In "Reflecting On One Very, Very Strange Year At Uber," engineer Susan J. Fowler recounted a series of incidences of sexual harassment by co-workers she said were dismissed by human resources and common among a "dwindling" number of female colleagues at the company. Above, a the Uber app logo was photographed on a mobile telephone, as it was held up for a posed image in central London, Oct. 28, 2016. Reuters

A former Uber Technologies engineer’s blog post on sexual harassment within the ride-sharing company went viral Sunday, describing the engineering organization within the company as having “dwindling numbers of women” as a result of a culture of sexism and derogatory behavior toward women. But much of Uber’s sexual harassment and assault issues have, at least publicly, been tied to its driving service, rather than to its corporate culture.

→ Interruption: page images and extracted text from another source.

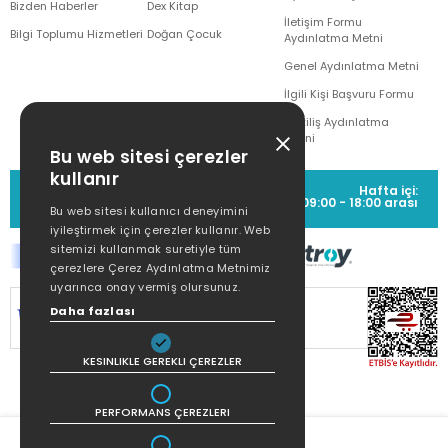
Bizden Haberler
Dex Kitap
İletişim Formu
Bilgi Toplumu Hizmetleri
Doğan Çocuk
Aydınlatma Metni
Genel Aydınlatma Metni
İlgili Kişi Başvuru Formu
Çekiliş Aydınlatma
Metni
Bu web sitesi çerezler
kullanır
MÜŞTERİ HİZMETLERİ
Hafta içi:
(0212) 373 77 00
09:00 - 18:00 arası
Bu web sitesi kullanıcı deneyimini
iyileştirmek için çerezler kullanır. Web
sitemizi kullanmak suretiyle tüm
çerezlere Çerez Aydınlatma Metnimiz
uyarınca onay vermiş olursunuz.
SİTEMİZ
256Bit SSL SERTİFİKASI
İLE
Daha fazlası
KORUNMAKTADIR.
KESINLIKLE GEREKLI ÇEREZLER
PERFORMANS ÇEREZLERI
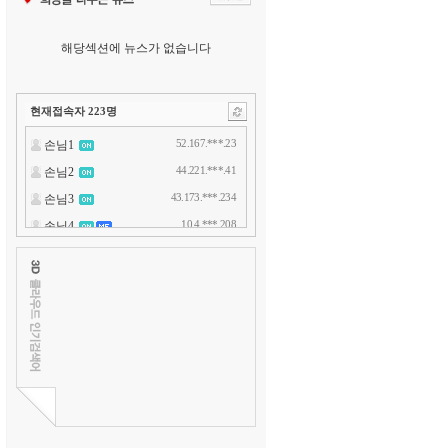
해당섹션에 뉴스가 없습니다
현재접속자
223
명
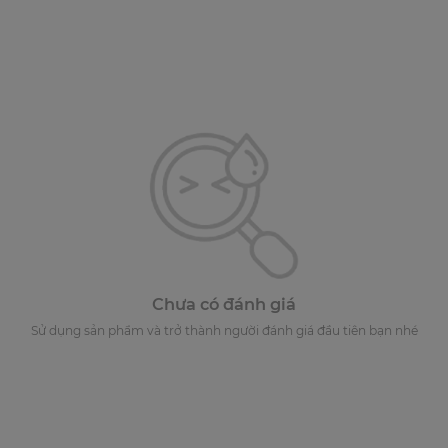
Chưa có đánh giá
Sử dụng sản phẩm và trở thành người đánh giá đầu tiên bạn nhé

Uber does not make the numbers public, and recent reports peg the incidences at anywhere between 170 and several thousand over a span of two and a half years. The company did not respond to requests for data on the matter from International Business Times by press time.

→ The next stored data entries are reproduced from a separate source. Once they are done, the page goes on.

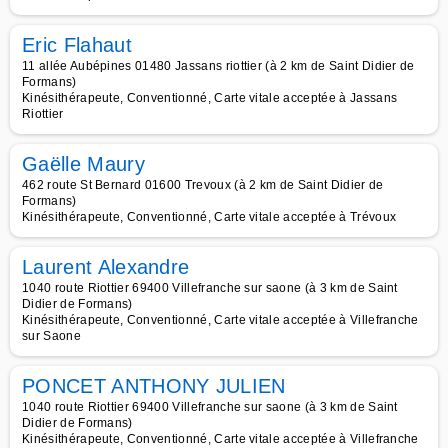
Eric Flahaut
11 allée Aubépines 01480 Jassans riottier (à 2 km de Saint Didier de
Formans)
Kinésithérapeute, Conventionné, Carte vitale acceptée à Jassans
Riottier
Gaëlle Maury
462 route St Bernard 01600 Trevoux (à 2 km de Saint Didier de
Formans)
Kinésithérapeute, Conventionné, Carte vitale acceptée à Trévoux
Laurent Alexandre
1040 route Riottier 69400 Villefranche sur saone (à 3 km de Saint
Didier de Formans)
Kinésithérapeute, Conventionné, Carte vitale acceptée à Villefranche
sur Saone
PONCET ANTHONY JULIEN
1040 route Riottier 69400 Villefranche sur saone (à 3 km de Saint
Didier de Formans)
Kinésithérapeute, Conventionné, Carte vitale acceptée à Villefranche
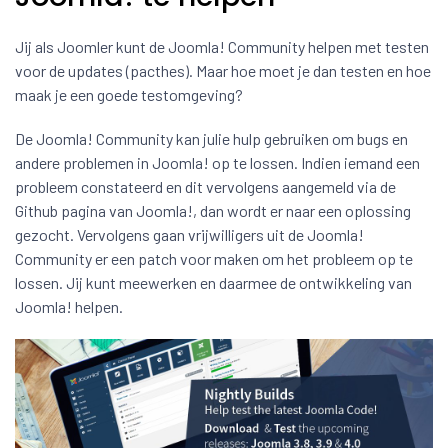
Jij als Joomler kunt de Joomla! Community helpen met testen
voor de updates (pacthes). Maar hoe moet je dan testen en hoe
maak je een goede testomgeving?
De Joomla! Community kan julie hulp gebruiken om bugs en
andere problemen in Joomla! op te lossen. Indien iemand een
probleem constateerd en dit vervolgens aangemeld via de
Github pagina van Joomla!, dan wordt er naar een oplossing
gezocht. Vervolgens gaan vrijwilligers uit de Joomla!
Community er een patch voor maken om het probleem op te
lossen. Jij kunt meewerken en daarmee de ontwikkeling van
Joomla! helpen.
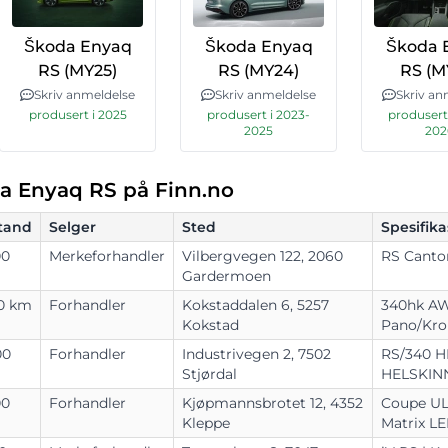
Škoda Enyaq
Škoda Enyaq
Škoda 
RS (MY25)
RS (MY24)
RS (M
Skriv anmeldelse
Skriv anmeldelse
Skriv an
produsert i 2025
produsert i 2023-
produsert
2025
202
da Enyaq RS på Finn.no
tand
Selger
Sted
Spesifika
00
Merkeforhandler
Vilbergvegen 122, 2060
Gardermoen
00 km
Forhandler
Kokstaddalen 6, 5257
340hk A
Kokstad
Pano/
Kro
00
Forhandler
Industrivegen 2, 7502
RS/
340 H
Stjørdal
HELSKIN
00
Forhandler
Kjøpmannsbrotet 12, 4352
Coupe UL
Kleppe
Matrix LE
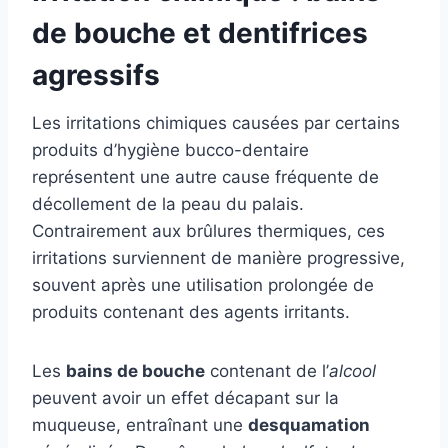
de bouche et dentifrices
agressifs
Les irritations chimiques causées par certains
produits d’hygiène bucco-dentaire
représentent une autre cause fréquente de
décollement de la peau du palais.
Contrairement aux brûlures thermiques, ces
irritations surviennent de manière progressive,
souvent après une utilisation prolongée de
produits contenant des agents irritants.
Les
bains de bouche
contenant de l’
alcool
peuvent avoir un effet décapant sur la
muqueuse, entraînant une
desquamation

Using a screenshot from a service representative with the San Francisco-based company, BuzzFeed found in March that a search query for “sexual assault” within Uber’s customer support ticketing system yielded 6,160 results, or 6,160 cases, for the period between December 2012 and August 2015. Plugging in the search term “rape” resulted in 5,827 tickets, while “assault” revealed 3,524 and “sexually assaulted” yielded 382. In the same report, BuzzFeed obtained data from the company indicating that it had received “fewer than” 170 sexual assault claims and five claims of rape over the same time span.

In a response to the BuzzFeed article, Uber’s heads of communications, safety and global support attributed the thousands of results to misspellings of the word “rate,” words and names that contain the word “rape” and discussions of the issue by passengers who were not personally facing assault.

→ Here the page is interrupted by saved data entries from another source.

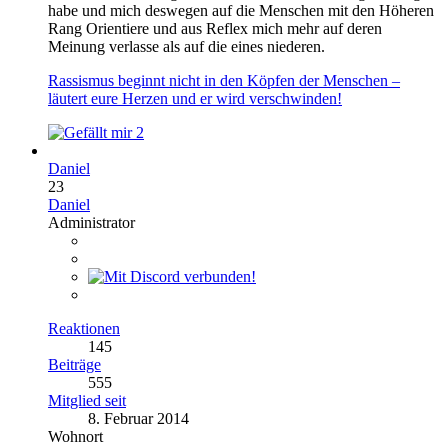
habe und mich deswegen auf die Menschen mit den Höheren
Rang Orientiere und aus Reflex mich mehr auf deren
Meinung verlasse als auf die eines niederen.
Rassismus beginnt nicht in den Köpfen der Menschen –
läutert eure Herzen und er wird verschwinden!
2
Daniel
23
Daniel
Administrator
Reaktionen
145
Beiträge
555
Mitglied seit
8. Februar 2014
Wohnort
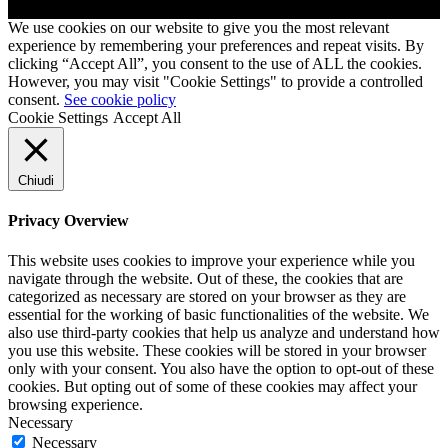
We use cookies on our website to give you the most relevant
experience by remembering your preferences and repeat visits. By
clicking “Accept All”, you consent to the use of ALL the cookies.
However, you may visit "Cookie Settings" to provide a controlled
consent.
See cookie policy
Cookie Settings
Accept All
Chiudi
Privacy Overview
This website uses cookies to improve your experience while you
navigate through the website. Out of these, the cookies that are
categorized as necessary are stored on your browser as they are
essential for the working of basic functionalities of the website. We
also use third-party cookies that help us analyze and understand how
you use this website. These cookies will be stored in your browser
only with your consent. You also have the option to opt-out of these
cookies. But opting out of some of these cookies may affect your
browsing experience.
Necessary
Necessary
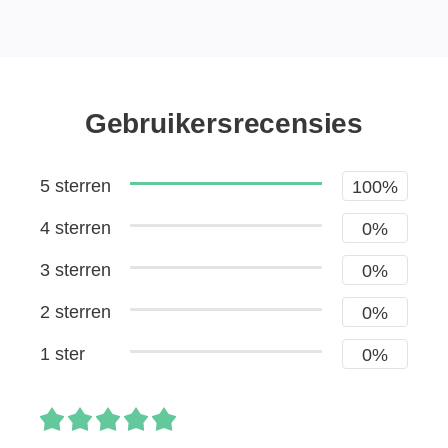
Gebruikersrecensies
5 sterren
100%
4 sterren
0%
3 sterren
0%
2 sterren
0%
1 ster
0%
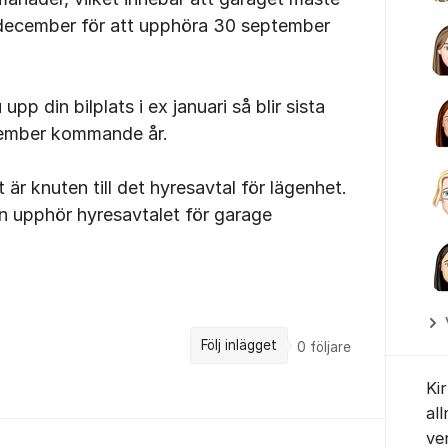
december för att upphöra 30 september
upp din bilplats i ex januari så blir sista
tember kommande år.
 är knuten till det hyresavtal för lägenhet.
n upphör hyresavtalet för garage
Följ inlägget
0
följare
Ki
al
ve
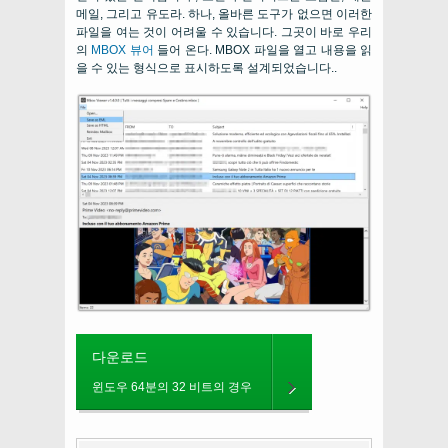
메일, 그리고 유도라. 하나, 올바른 도구가 없으면 이러한
파일을 여는 것이 어려울 수 있습니다. 그곳이 바로 우리
의
MBOX 뷰어
들어 온다. MBOX 파일을 열고 내용을 읽
을 수 있는 형식으로 표시하도록 설계되었습니다..
다운로드
윈도우 64분의 32 비트의 경우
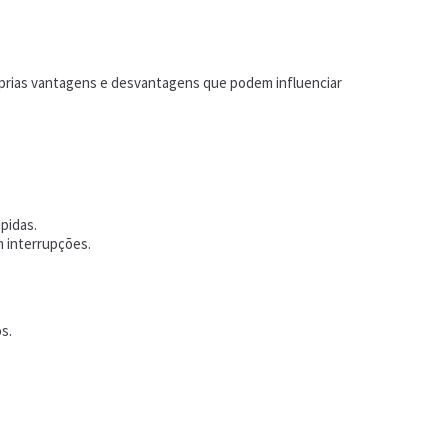
óprias vantagens e desvantagens que podem influenciar
pidas.
m interrupções.
s.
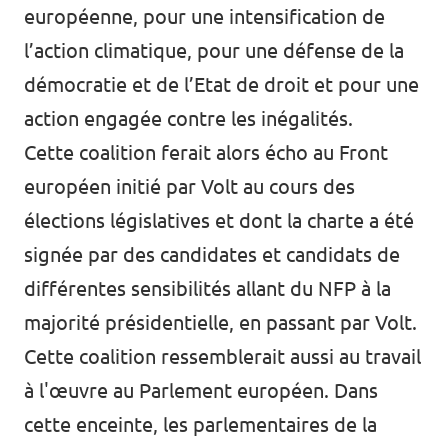
européenne, pour une intensification de
l’action climatique, pour une défense de la
démocratie et de l’Etat de droit et pour une
action engagée contre les inégalités.
Cette coalition ferait alors écho au
Front
européen initié par Volt
au cours des
élections législatives et dont la charte a été
signée par des candidates et candidats de
différentes sensibilités allant du NFP à la
majorité présidentielle, en passant par Volt.
Cette coalition ressemblerait aussi au travail
à l'œuvre au Parlement européen. Dans
cette enceinte, les parlementaires de la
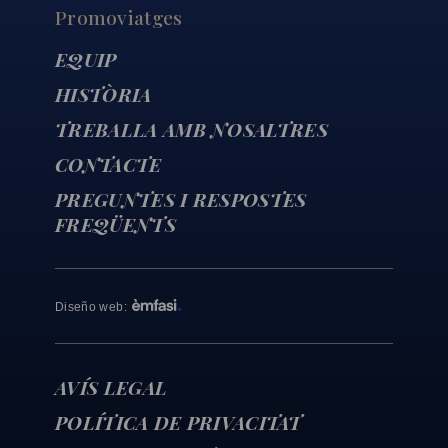
Promoviatges
EQUIP
HISTÒRIA
TREBALLA AMB NOSALTRES
CONTACTE
PREGUNTES I RESPOSTES
FREQÜENTS
Diseño web
:
AVÍS LEGAL
POLÍTICA DE PRIVACITAT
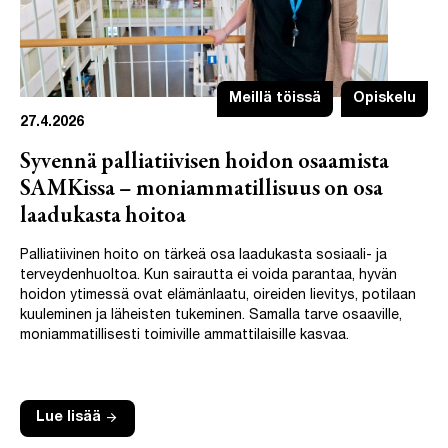
Meillä töissä
Opiskelu
27.4.2026
Syvennä palliatiivisen hoidon osaamista
SAMKissa – moniammatillisuus on osa
laadukasta hoitoa
Palliatiivinen hoito on tärkeä osa laadukasta sosiaali- ja
terveydenhuoltoa. Kun sairautta ei voida parantaa, hyvän
hoidon ytimessä ovat elämänlaatu, oireiden lievitys, potilaan
kuuleminen ja läheisten tukeminen. Samalla tarve osaaville,
moniammatillisesti toimiville ammattilaisille kasvaa.
arrow_forward
Lue lisää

A January 2015 report by the libertarian Cato Institute found ride-sharing services provided by Uber and its main competitor, Lyft Inc., to be about as safe as taking a cab, which, for drivers, was not exactly reassuring. Between 1998 and 2007, the homicide rate for taxi drivers stood as between nine and 19 per 100,000 workers — or, in other words, between 21 and 33 times the national average for all workers, according to the Bureau of Labor Statistics.

The website WhosDrivingYou.org, created by the Taxicab, Limousine & Paratransit Association, a trade group, has tallied dozens of incidents of sexual assaults, deaths and kidnappings involving ride-sharing services as they’ve been reported in the media, with a timeline stretching back to July 2014.

In November, Uber settled a lawsuit, filed by two women who alleged they had been sexually assaulted by drivers, for an undisclosed amount. The drivers were contractors, not employees, freeing the company of responsibility.

The settlement came about a year and a half after Uber launched a new system allowing passengers to update their loved ones with their whereabouts, along with a “safety and security team” of dozens of employees tasked with rolling out new safety measures for both passengers and drivers.